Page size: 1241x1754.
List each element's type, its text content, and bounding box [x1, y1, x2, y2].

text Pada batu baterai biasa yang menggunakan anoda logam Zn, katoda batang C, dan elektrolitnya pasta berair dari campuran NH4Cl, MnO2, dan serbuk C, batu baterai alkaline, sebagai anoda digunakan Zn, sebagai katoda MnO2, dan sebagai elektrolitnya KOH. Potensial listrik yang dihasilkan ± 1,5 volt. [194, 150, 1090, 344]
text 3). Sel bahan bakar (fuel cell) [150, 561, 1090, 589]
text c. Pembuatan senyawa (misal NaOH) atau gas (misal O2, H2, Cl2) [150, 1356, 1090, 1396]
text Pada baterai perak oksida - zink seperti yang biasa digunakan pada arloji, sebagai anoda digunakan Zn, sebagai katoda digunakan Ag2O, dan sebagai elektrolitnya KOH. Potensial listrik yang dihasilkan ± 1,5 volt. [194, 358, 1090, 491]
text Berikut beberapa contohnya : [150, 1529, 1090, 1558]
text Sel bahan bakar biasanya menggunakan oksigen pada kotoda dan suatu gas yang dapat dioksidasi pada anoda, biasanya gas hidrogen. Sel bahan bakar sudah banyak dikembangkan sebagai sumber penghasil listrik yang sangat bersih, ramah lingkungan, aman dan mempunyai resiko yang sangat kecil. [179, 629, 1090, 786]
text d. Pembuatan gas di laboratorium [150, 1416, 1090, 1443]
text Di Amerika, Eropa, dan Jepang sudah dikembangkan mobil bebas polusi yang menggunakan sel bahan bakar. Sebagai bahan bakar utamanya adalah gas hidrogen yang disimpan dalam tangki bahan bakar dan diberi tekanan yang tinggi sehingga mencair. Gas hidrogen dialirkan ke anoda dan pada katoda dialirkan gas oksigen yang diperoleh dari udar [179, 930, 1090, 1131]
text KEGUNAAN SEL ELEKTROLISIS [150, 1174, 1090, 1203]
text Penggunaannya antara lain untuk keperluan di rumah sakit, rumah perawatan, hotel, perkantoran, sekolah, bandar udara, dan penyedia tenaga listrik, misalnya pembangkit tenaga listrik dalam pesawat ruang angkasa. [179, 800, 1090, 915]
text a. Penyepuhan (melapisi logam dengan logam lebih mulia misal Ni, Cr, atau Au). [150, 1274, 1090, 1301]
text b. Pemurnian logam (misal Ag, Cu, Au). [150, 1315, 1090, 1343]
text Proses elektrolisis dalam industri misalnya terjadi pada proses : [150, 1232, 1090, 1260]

====

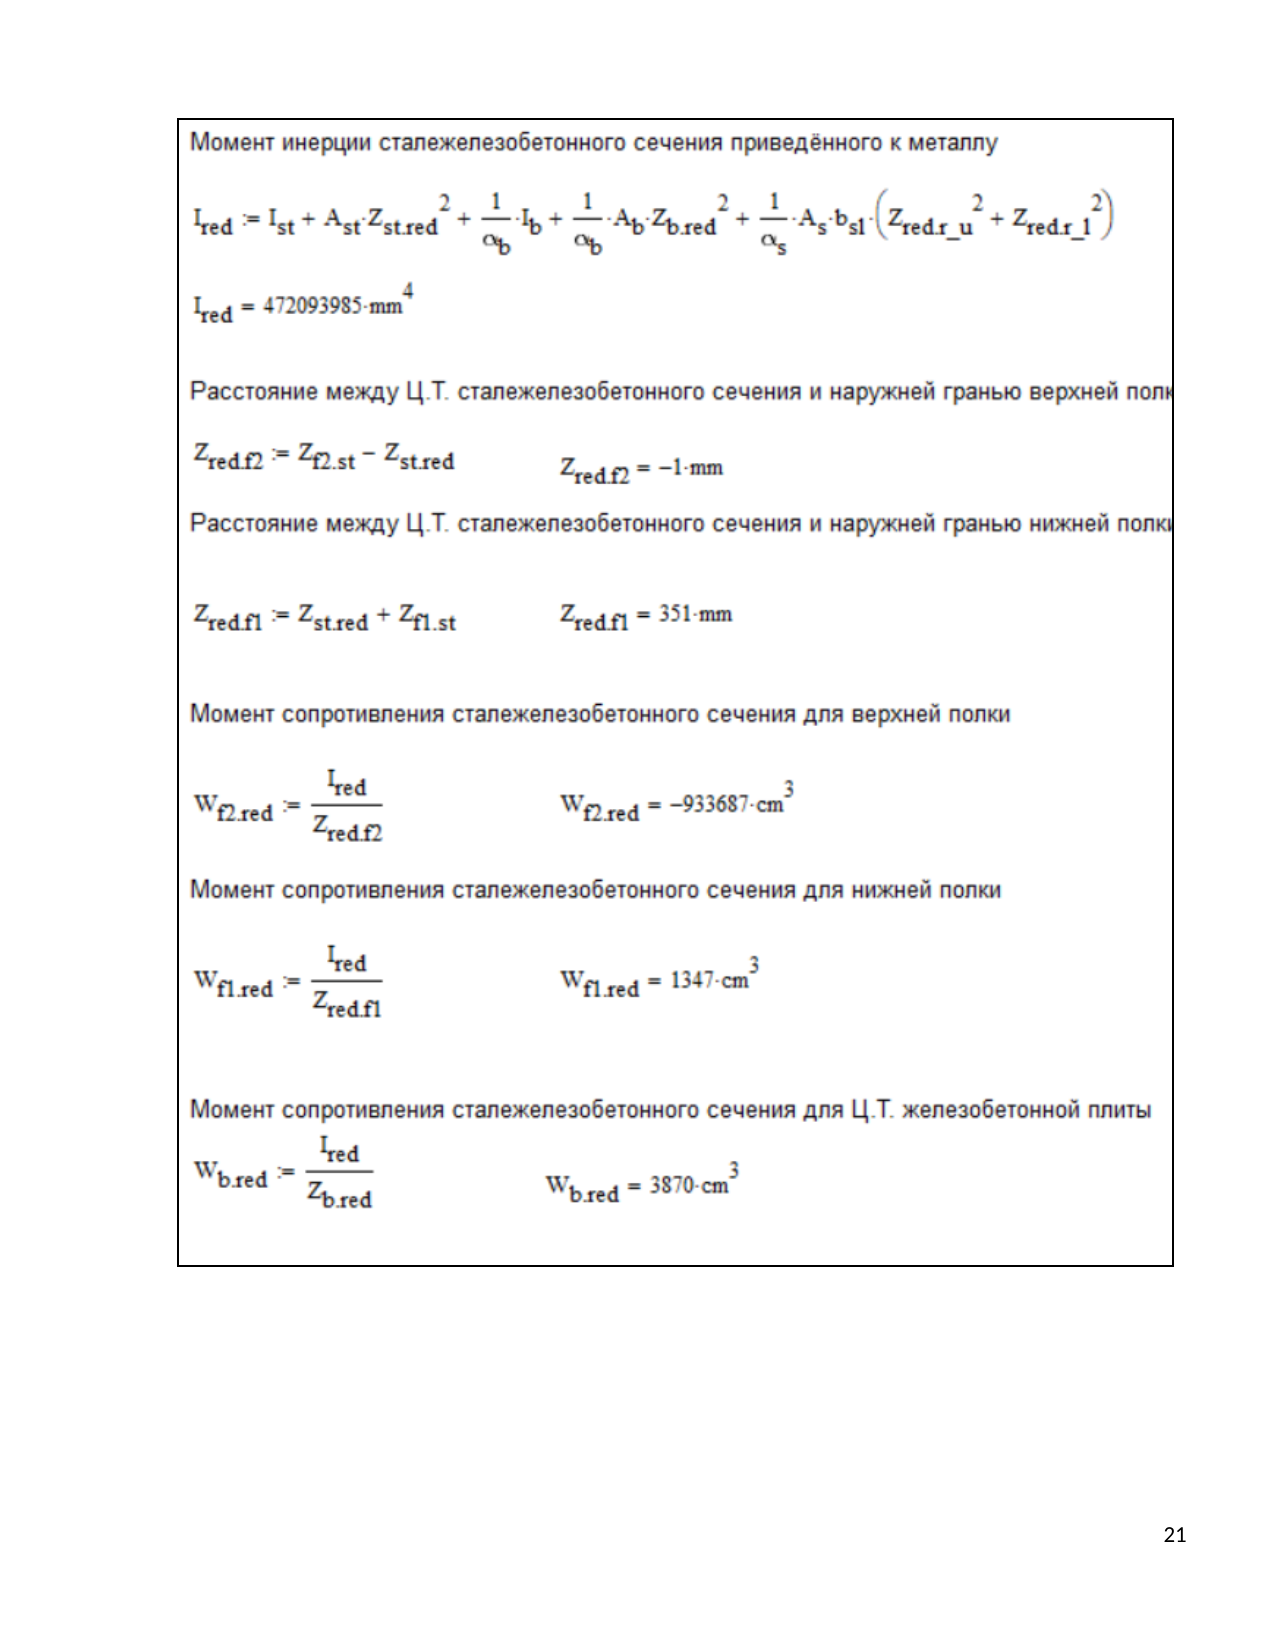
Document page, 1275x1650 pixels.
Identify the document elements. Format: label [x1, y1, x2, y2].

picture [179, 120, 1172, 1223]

====

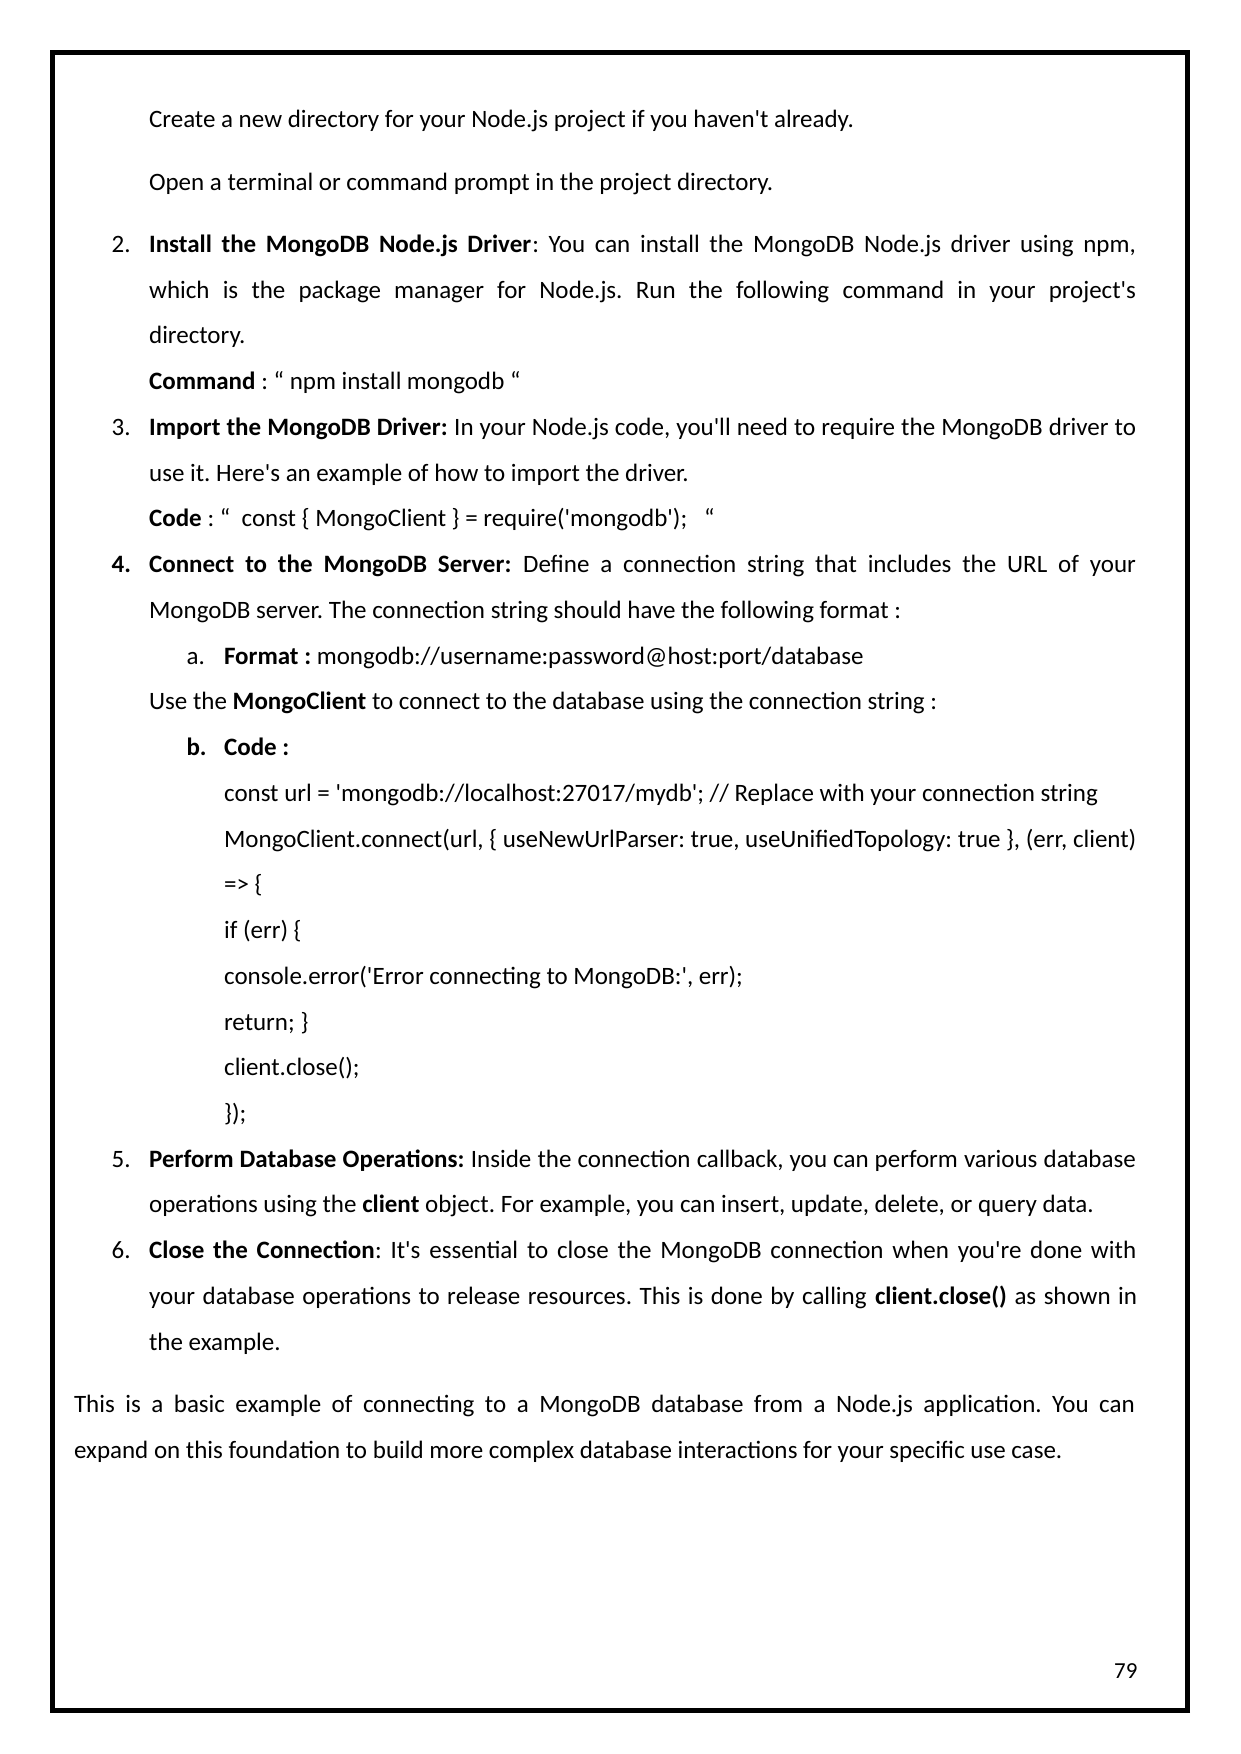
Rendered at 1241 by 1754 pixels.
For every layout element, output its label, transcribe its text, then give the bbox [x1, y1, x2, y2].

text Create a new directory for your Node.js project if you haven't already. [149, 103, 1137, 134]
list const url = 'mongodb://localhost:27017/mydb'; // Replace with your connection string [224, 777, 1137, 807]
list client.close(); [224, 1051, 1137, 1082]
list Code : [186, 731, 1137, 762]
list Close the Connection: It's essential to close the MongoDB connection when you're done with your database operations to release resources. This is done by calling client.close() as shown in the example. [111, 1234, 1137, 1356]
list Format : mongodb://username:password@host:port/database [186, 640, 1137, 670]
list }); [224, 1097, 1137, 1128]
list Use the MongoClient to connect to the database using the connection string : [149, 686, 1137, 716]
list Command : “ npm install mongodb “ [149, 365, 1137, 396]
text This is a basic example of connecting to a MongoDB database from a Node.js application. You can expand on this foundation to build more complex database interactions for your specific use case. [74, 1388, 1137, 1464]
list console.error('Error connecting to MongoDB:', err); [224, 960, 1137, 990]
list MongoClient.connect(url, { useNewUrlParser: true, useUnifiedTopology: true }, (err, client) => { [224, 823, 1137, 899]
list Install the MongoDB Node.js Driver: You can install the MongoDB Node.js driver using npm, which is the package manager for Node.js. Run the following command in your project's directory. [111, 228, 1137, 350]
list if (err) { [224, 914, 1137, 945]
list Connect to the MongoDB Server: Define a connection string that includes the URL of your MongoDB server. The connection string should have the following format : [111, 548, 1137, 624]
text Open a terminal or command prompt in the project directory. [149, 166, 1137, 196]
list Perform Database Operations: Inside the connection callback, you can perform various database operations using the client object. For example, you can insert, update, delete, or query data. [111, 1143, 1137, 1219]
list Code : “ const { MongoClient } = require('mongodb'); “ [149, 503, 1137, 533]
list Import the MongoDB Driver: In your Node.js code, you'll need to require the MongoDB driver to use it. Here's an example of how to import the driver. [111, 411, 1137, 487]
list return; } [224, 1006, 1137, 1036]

====

* [Exercise objective]:
Say how many lines in the records contain the word "pixels". Nothing but the number is required.

* [Solved problem]:
2